La herencia del padre y de la madre de Llucia se abrazan y se retuercen dentro de la escritora como un ADN ineludible que, por suerte, nunca intenta eludir: lo afronta directamente cara a cara, hasta convertir el «Todo Lo Que Una Tarde Murió Con Las Bicicletas» en un libro que no busca justificaciones en el pasado ni explicaciones deslumbrantes que desentrelacen la maraña del sentimiento presente de fracaso. La influencia del padre y de la madre son fuertes, evidentemente, pero Ramis consigue eludir el egotismo recalcitrante y abrir el cuadro de la fotografía para que muestre a su familia con varias generaciones a la vista. Es este libro lo que podríamos llamar unas «memorias» en toda regla, pero no en su acepción (auto)biográfica, sino en su definición literal: memorias en plural como conjunto de recuerdos atomizados y desordenados, proclives a saltar de uno a otro sin orden ni concierto, que van más allá de lo que tú puedes recordar. Porque, ¿quien duda que la memoria de una persona se remite varias generaciones atrás en su familia? Gracias a la transmisión (y la tradición) oral eres quien eres, crees recordar cosas que realmente es imposible que recuerdes pero que te han influido de una forma lo suficientemente profunda como para determinar muchos de los rasgos de tu personalidad.

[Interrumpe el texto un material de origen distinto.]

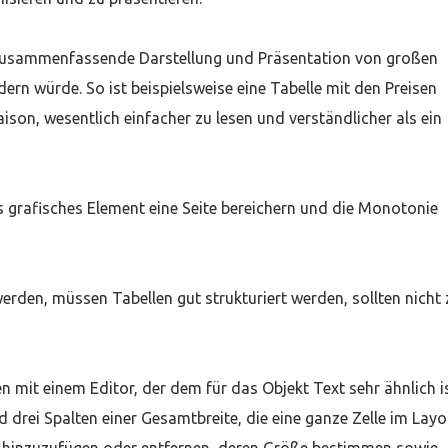
e, zusammenfassende Darstellung und Präsentation von großen
ern würde. So ist beispielsweise eine Tabelle mit den Preisen
ison, wesentlich einfacher zu lesen und verständlicher als ein
ls grafisches Element eine Seite bereichern und die Monotonie
rden, müssen Tabellen gut strukturiert werden, sollten nicht 
 mit einem Editor, der dem für das Objekt Text sehr ähnlich is
nd drei Spalten einer Gesamtbreite, die eine ganze Zelle im Layo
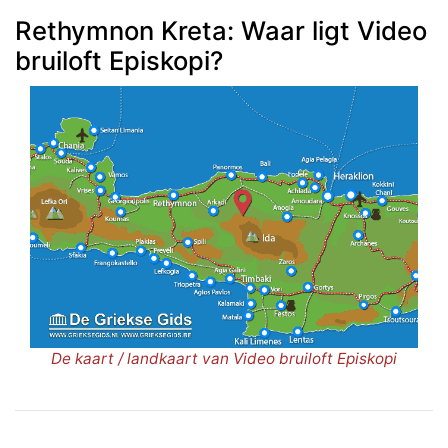
Rethymnon Kreta: Waar ligt Video
bruiloft Episkopi?
De kaart / landkaart van Video bruiloft Episkopi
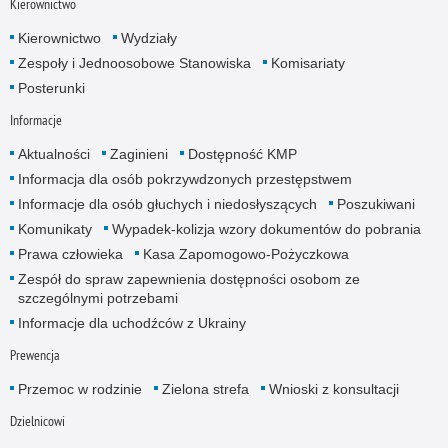
Kierownictwo
Kierownictwo
Wydziały
Zespoły i Jednoosobowe Stanowiska
Komisariaty
Posterunki
Informacje
Aktualności
Zaginieni
Dostępność KMP
Informacja dla osób pokrzywdzonych przestępstwem
Informacje dla osób głuchych i niedosłyszących
Poszukiwani
Komunikaty
Wypadek-kolizja wzory dokumentów do pobrania
Prawa człowieka
Kasa Zapomogowo-Pożyczkowa
Zespół do spraw zapewnienia dostępności osobom ze
szczególnymi potrzebami
Informacje dla uchodźców z Ukrainy
Prewencja
Przemoc w rodzinie
Zielona strefa
Wnioski z konsultacji
Dzielnicowi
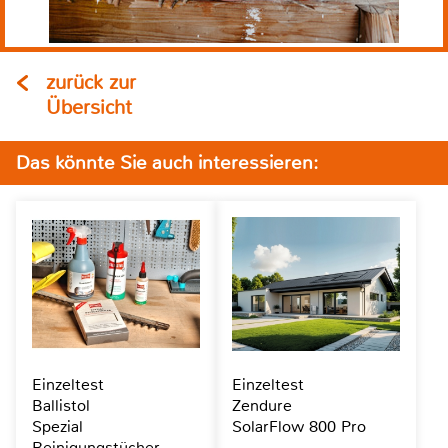
zurück zur
Übersicht
Das könnte Sie auch interessieren:
Einzeltest
Einzeltest
Ballistol
Zendure
Spezial
SolarFlow 800 Pro
Reinigungstücher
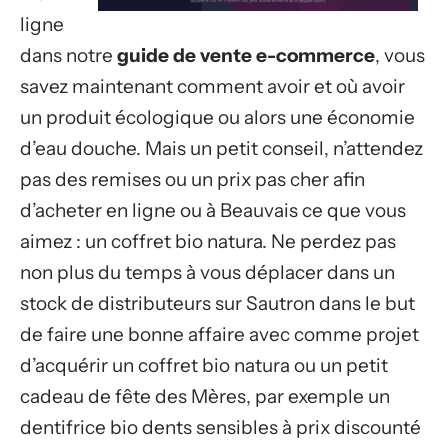
ligne
dans notre
guide de vente e-commerce
, vous
savez maintenant comment avoir et où avoir
un produit écologique ou alors une économie
d’eau douche. Mais un petit conseil, n’attendez
pas des remises ou un prix pas cher afin
d’acheter en ligne ou à Beauvais ce que vous
aimez : un coffret bio natura. Ne perdez pas
non plus du temps à vous déplacer dans un
stock de distributeurs sur Sautron dans le but
de faire une bonne affaire avec comme projet
d’acquérir un coffret bio natura ou un petit
cadeau de fête des Mères, par exemple un
dentifrice bio dents sensibles à prix discounté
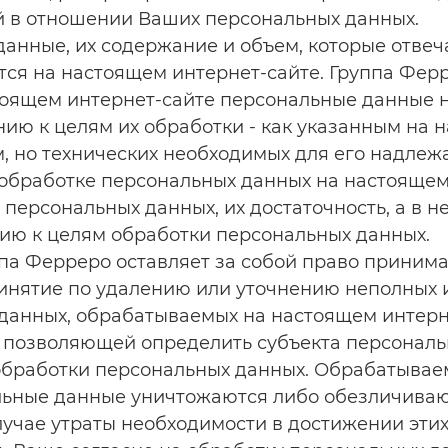
 в отношении Ваших персональных данных.
данные, их содержание и объем, которые отвеч
ся на настоящем интернет-сайте. Группа Ферр
оящем интернет-сайте персональные данные 
ю к целям их обработки - как указанным на 
ым, но технических необходимых для его надле
обработке персональных данных на настоящем
 персональных данных, их достаточность, а в н
ию к целям обработки персональных данных.
па Ферреро оставляет за собой право приним
инятие по удалению или уточнению неполных 
данных, обрабатываемых на настоящем интерн
 позволяющей определить субъекта персональ
 обработки персональных данных. Обрабатыва
льные данные уничтожаются либо обезличиваю
лучае утраты необходимости в достижении этих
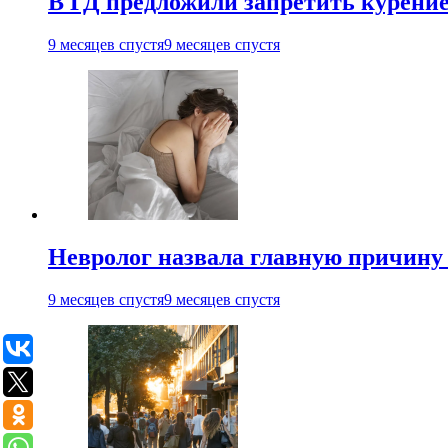
В ГД предложили запретить курени
9 месяцев спустя
9 месяцев спустя
Невролог назвала главную причину 
9 месяцев спустя
9 месяцев спустя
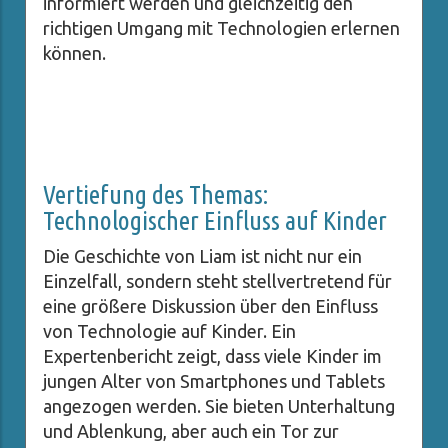
informiert werden und gleichzeitig den
richtigen Umgang mit Technologien erlernen
können.
Vertiefung des Themas:
Technologischer Einfluss auf Kinder
Die Geschichte von Liam ist nicht nur ein
Einzelfall, sondern steht stellvertretend für
eine größere Diskussion über den Einfluss
von Technologie auf Kinder. Ein
Expertenbericht zeigt, dass viele Kinder im
jungen Alter von Smartphones und Tablets
angezogen werden. Sie bieten Unterhaltung
und Ablenkung, aber auch ein Tor zur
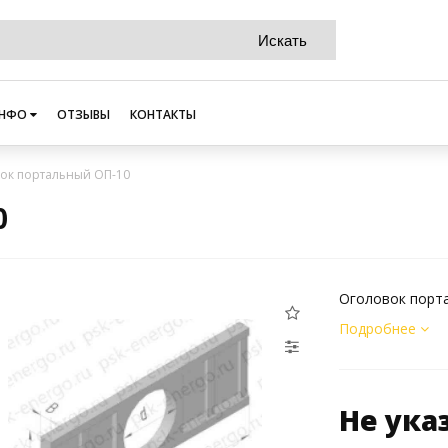
НФО
ОТЗЫВЫ
КОНТАКТЫ
ок портальный ОП-10
0
Оголовок порт
Подробнее
Не ука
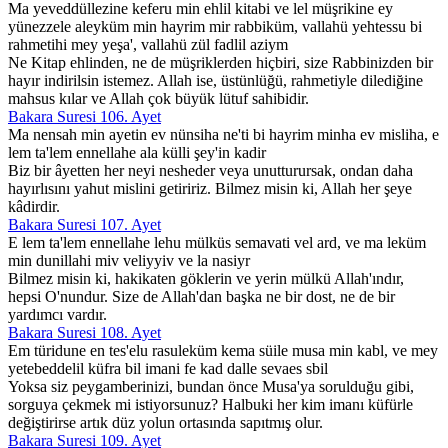
Ma yeveddüllezine keferu min ehlil kitabi ve lel müşrikine ey
yünezzele aleyküm min hayrim mir rabbiküm, vallahü yehtessu bi
rahmetihi mey yeşa', vallahü zül fadlil aziym
Ne Kitap ehlinden, ne de müşriklerden hiçbiri, size Rabbinizden bir
hayır indirilsin istemez. Allah ise, üstünlüğü, rahmetiyle dilediğine
mahsus kılar ve Allah çok büyük lütuf sahibidir.
Bakara Suresi 106. Ayet
Ma nensah min ayetin ev nünsiha ne'ti bi hayrim minha ev misliha, e
lem ta'lem ennellahe ala külli şey'in kadir
Biz bir âyetten her neyi nesheder veya unutturursak, ondan daha
hayırlısını yahut mislini getiririz. Bilmez misin ki, Allah her şeye
kâdirdir.
Bakara Suresi 107. Ayet
E lem ta'lem ennellahe lehu mülküs semavati vel ard, ve ma leküm
min dunillahi miv veliyyiv ve la nasiyr
Bilmez misin ki, hakikaten göklerin ve yerin mülkü Allah'ındır,
hepsi O'nundur. Size de Allah'dan başka ne bir dost, ne de bir
yardımcı vardır.
Bakara Suresi 108. Ayet
Em türidune en tes'elu rasuleküm kema süile musa min kabl, ve mey
yetebeddelil küfra bil imani fe kad dalle sevaes sbil
Yoksa siz peygamberinizi, bundan önce Musa'ya sorulduğu gibi,
sorguya çekmek mi istiyorsunuz? Halbuki her kim imanı küfürle
değiştirirse artık düz yolun ortasında sapıtmış olur.
Bakara Suresi 109. Ayet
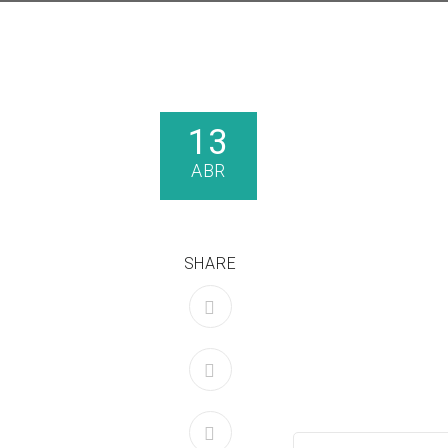
13
ABR
SHARE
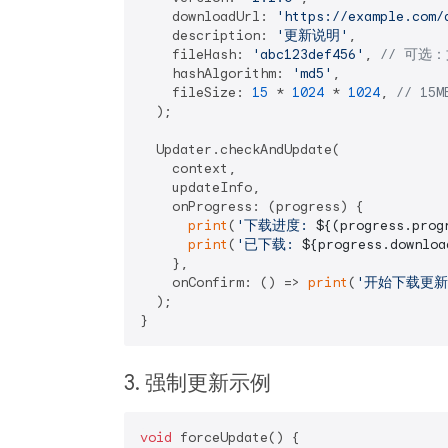
    downloadUrl: 
'https://example.com/
    description: 
'更新说明'
,

    fileHash: 
'abc123def456'
, 
// 可选：
    hashAlgorithm: 
'md5'
,

    fileSize: 
15
 * 
1024
 * 
1024
, 
// 15M
  );

  Updater.checkAndUpdate(

    context,

    updateInfo,

    onProgress: (progress) {

print
(
'下载进度: 
${(progress.prog
print
(
'已下载: 
${progress.downloa
    },

    onConfirm: () => 
print
(
'开始下载更新
  );

3. 强制更新示例
void
 forceUpdate() {
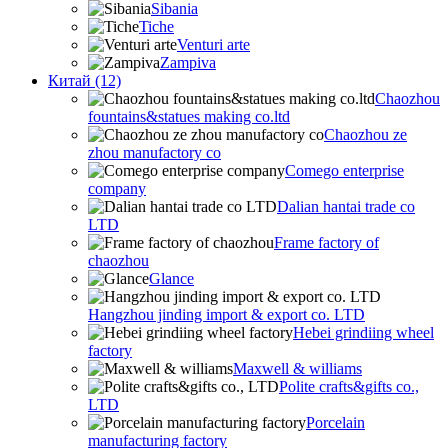
Sibania
Tiche
Venturi arte
Zampiva
Китай (12)
Chaozhou
fountains&statues making co.ltd
Chaozhou ze
zhou manufactory co
Comego enterprise
company
Dalian hantai trade co
LTD
Frame factory of
chaozhou
Glance
Hangzhou jinding import & export co. LTD
Hebei grindiing wheel
factory
Maxwell & williams
Polite crafts&gifts co.,
LTD
Porcelain
manufacturing factory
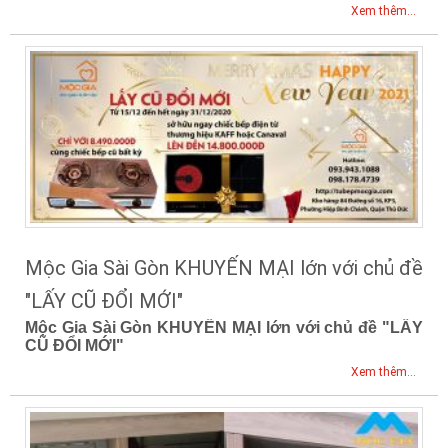
Xem thêm...
Mộc Gia Sài Gòn KHUYẾN MẠI lớn với chủ đề
"LẤY CŨ ĐỔI MỚI"
Mộc Gia Sài Gòn KHUYẾN MẠI lớn với chủ đề "LẤY
CŨ ĐỔI MỚI"
Xem thêm...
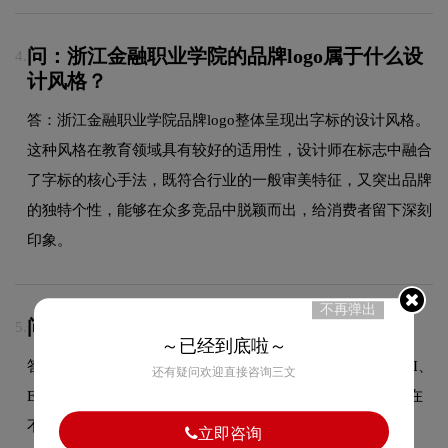
问：浙江金融职业学院的品牌logo属于什么设
4.
计风格？
答：浙江金融职业学院品牌logo整体呈现出字标的设计风格。
这种风格在教育领域具有较好的适用性，设计师在标志中融合
了字标的核心手法，既符合行业的一般审美特征，又突出品牌
的独特个性，能够在众多竞品中脱颖而出，给消费者留下深刻
印象。
不再弹出
问：源文件全部交付吗？
5.
～已经到底啦～
答：是的，设计完成后我们提供多种格式的源文件，包括AI、
还有疑问欢迎直接咨询三文
EPS、CDR等矢量格式以及PNG、JPG等位图格式，方便您在
不同场景下使用。
立即咨询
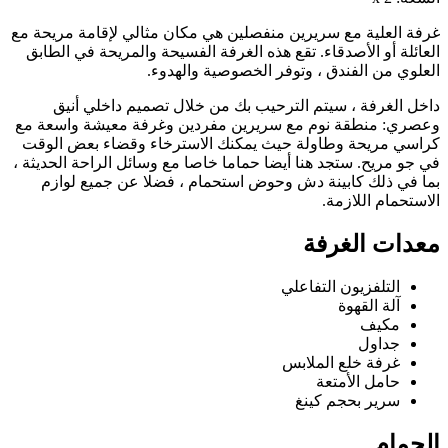
غرفة العلية مع سريرين منفصلين هي مكان مثالي لإقامة مريحة مع
العائلة أو الأصدقاء. تقع هذه الغرفة الفسيحة والمريحة في الطابق
العلوي من الفندق ، وتوفر الخصوصية والهدوء.
داخل الغرفة ، سيتم الترحيب بك من خلال تصميم داخلي أنيق
وعصري: منطقة نوم مع سريرين مفردين وغرفة معيشة واسعة مع
كراسي مريحة وطاولة حيث يمكنك الاسترخاء وقضاء بعض الوقت
في جو مريح. ستجد هنا أيضا حماما خاصا مع وسائل الراحة الحديثة ،
بما في ذلك كابينة دش وحوض استحمام ، فضلا عن جميع لوازم
الاستحمام اللازمة.
معدات الغرفة
التلفزيون التفاعلي
آلة القهوة
مكيف
جداول
غرفة خلع الملابس
حامل الأمتعة
سرير بحجم كينغ
الحمام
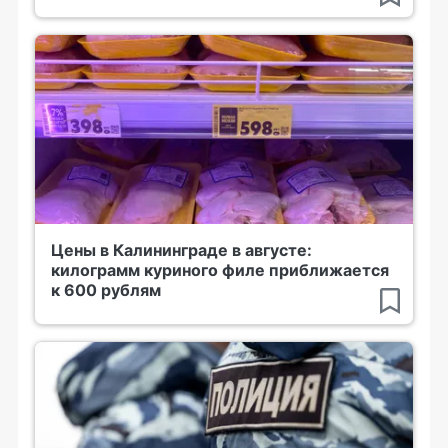
Цены в Калининграде в августе:
килограмм куриного филе приближается
к 600 рублям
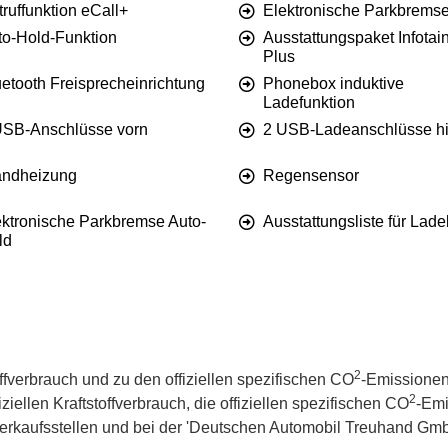
ruffunktion eCall+
Elektronische Parkbrems
to-Hold-Funktion
Ausstattungspaket Infotai
Plus
etooth Freisprecheinrichtung
Phonebox induktive
Ladefunktion
USB-Anschlüsse vorn
2 USB-Ladeanschlüsse hi
andheizung
Regensensor
ektronische Parkbremse Auto-
Ausstattungsliste für Lad
ld
2
offverbrauch und zu den offiziellen spezifischen CO
-Emissionen
2
iellen Kraftstoffverbrauch, die offiziellen spezifischen CO
-Emi
kaufsstellen und bei der 'Deutschen Automobil Treuhand GmbH' 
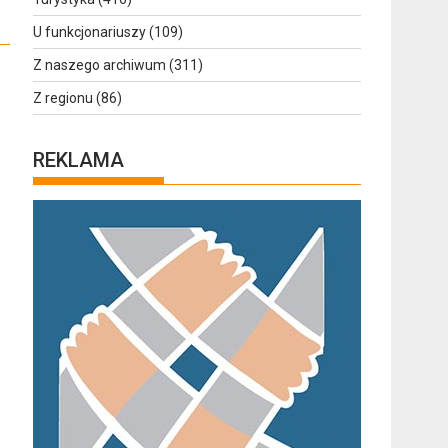
U funkcjonariuszy
(109)
Z naszego archiwum
(311)
Z regionu
(86)
REKLAMA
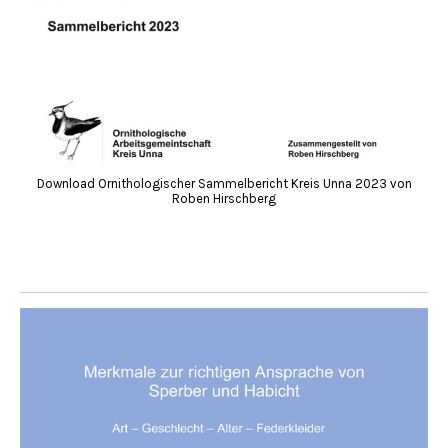
Download Ornithologischer Sammelbericht Kreis Unna 2023 von
Roben Hirschberg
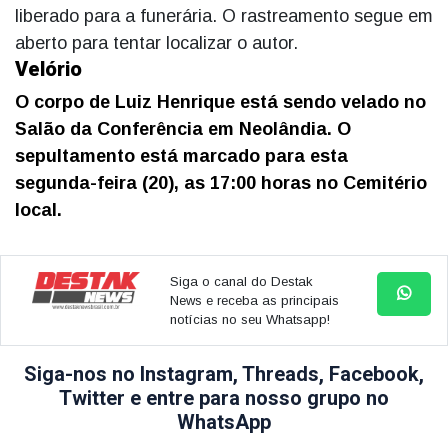
liberado para a funerária. O rastreamento segue em
aberto para tentar localizar o autor.
Velório
O corpo de Luiz Henrique está sendo velado no
Salão da Conferência em Neolândia.
O
sepultamento está marcado para esta
segunda-feira (20), as 17:00 horas no Cemitério
local.
Siga o canal do Destak
News e receba as principais
notícias no seu Whatsapp!
Siga-nos no Instagram, Threads, Facebook,
Twitter e entre para nosso grupo no
WhatsApp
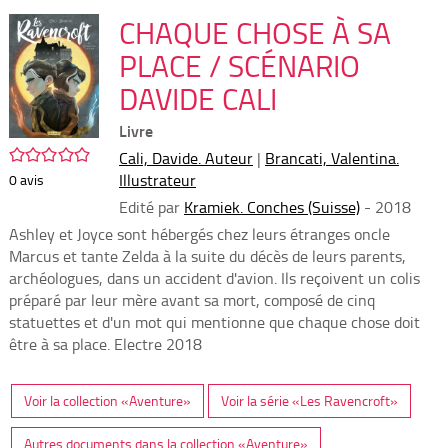
per
En
(Nou
CHAQUE CHOSE À SA
par
fenê
mai
PLACE / SCÉNARIO
DAVIDE CALI
Livre
/5
Cali, Davide. Auteur
|
Brancati, Valentina.
Illustrateur
0
avis
Edité par
Kramiek. Conches (Suisse)
- 2018
Ashley et Joyce sont hébergés chez leurs étranges oncle
Marcus et tante Zelda à la suite du décès de leurs parents,
archéologues, dans un accident d'avion. Ils reçoivent un colis
préparé par leur mère avant sa mort, composé de cinq
statuettes et d'un mot qui mentionne que chaque chose doit
être à sa place. ­Electre 2018
Voir la collection «Aventure»
Voir la série «Les Ravencroft»
Autres documents dans la collection «Aventure»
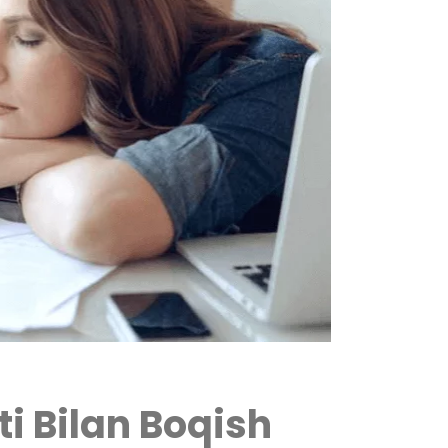
ti Bilan Boqish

Este árbol genealógico de la memoria y la personalidad es algo que Llucia Ramis tiene muy claro y que plasma de forma magistral en «Todo Lo Que Una Tarde Murió Con Las Bicicletas«: ese acoso y derribo del concepto de individualidad que nos ocupa tantos años adolescentes intentando alimentar en detrimento de nuestra familia en contraposición de esos tantos otros años adultos intentando (per)seguir las miguitas de pan dejadas por todo un elenco de familiares para intentar explicar quiénes somos. Porque puede que la escritora consiga hablar del yo sin resultar egocéntrica, que se salga con la suya a la hora de detener el tiempo presente para explorar la memoria familiar pasada, pero es inevitable sentir cómo la frustración, la derrota y el sentimiento de fracaso corren por debajo de «Todo Lo Que Una Tarde Murió Con Las Bicicletas» como un río subterráneo frío, congelado, que borbotea hacia la superficie aquí allá con erupciones a veces tajantes, comunmente desarmantes. Llucia Ramis no busca explicaciones para su situación y de las vacuas iluminaciones, pero hay que reconocer que muchos serán los que encontrarán aquí respuestas tan bestiales como esta conversación entre la autora y su madre: «-Nos habéis educado para que seamos libres e independientes, pero ¿por qué no nos dijisteis que el precio de la libertad y la independencia era quedarnos solos? / -Porque no lo sabíamos.» Una advertencia que llega tarde… Pero un libro que hace diana en el corazón justo en el momento (social y generacional) adecuado.